* _DIRECTIVE_
Drop the pictures from the entries below, then reproduce the rest exactly.

* _Document layout analysis data_
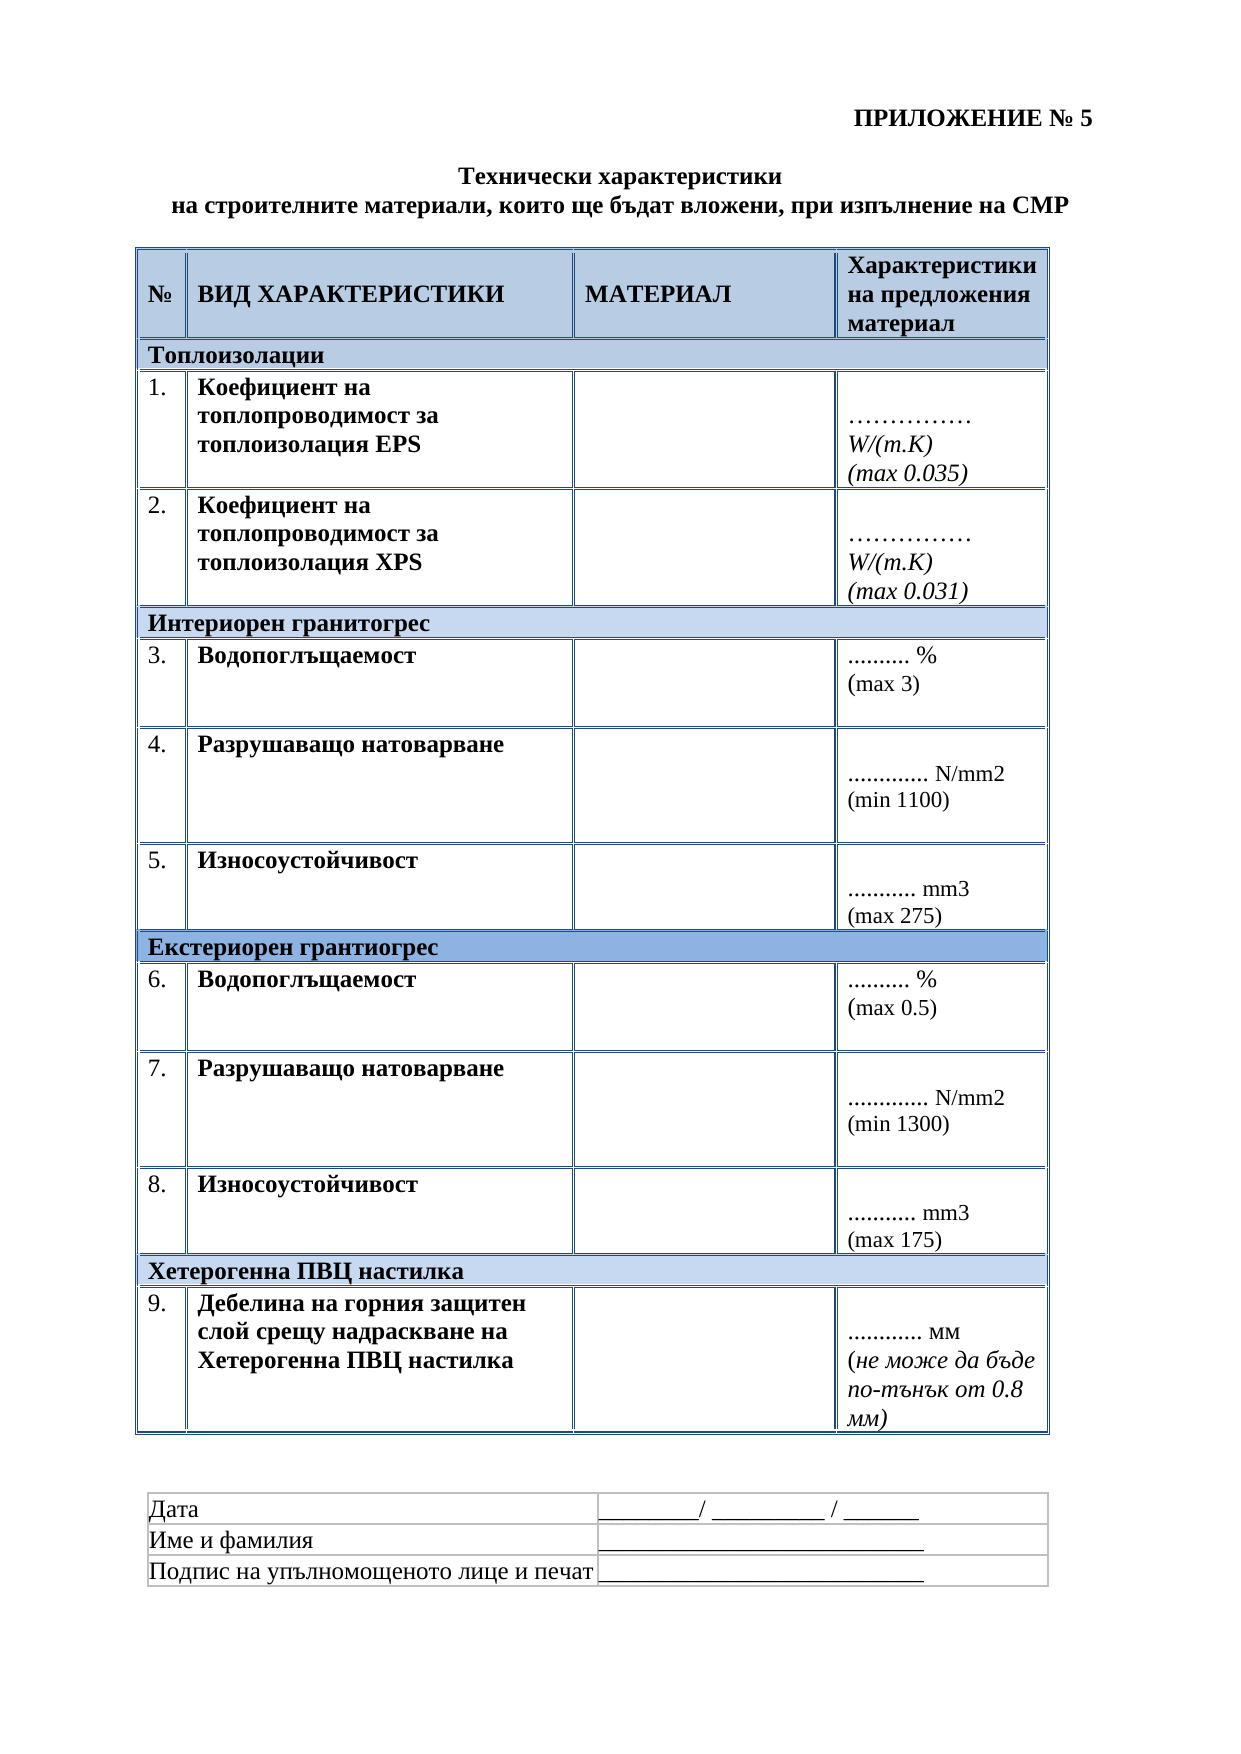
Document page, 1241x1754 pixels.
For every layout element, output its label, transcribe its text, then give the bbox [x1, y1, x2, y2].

table_cell Коефициент на топлопроводимост за топлоизолация XPS [188, 490, 572, 605]
table_header Дата [149, 1494, 597, 1523]
table_cell ........... mm3 (max 275) [838, 842, 1047, 929]
table_cell [574, 1288, 836, 1431]
table_header № [138, 250, 186, 337]
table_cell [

* _WRITTEN SOLUTION_
Document page, 1241x1754 pixels.
For every layout element, output its label, transcribe its text, then give the bbox [x1, y1, x2, y2].

table_cell Коефициент на топлопроводимост за топлоизолация XPS [188, 490, 572, 605]
table_header Дата [149, 1494, 597, 1523]
table_cell ........... mm3 (max 275) [838, 842, 1047, 929]
table_cell [574, 1288, 836, 1431]
table_header № [138, 250, 186, 337]
table_cell [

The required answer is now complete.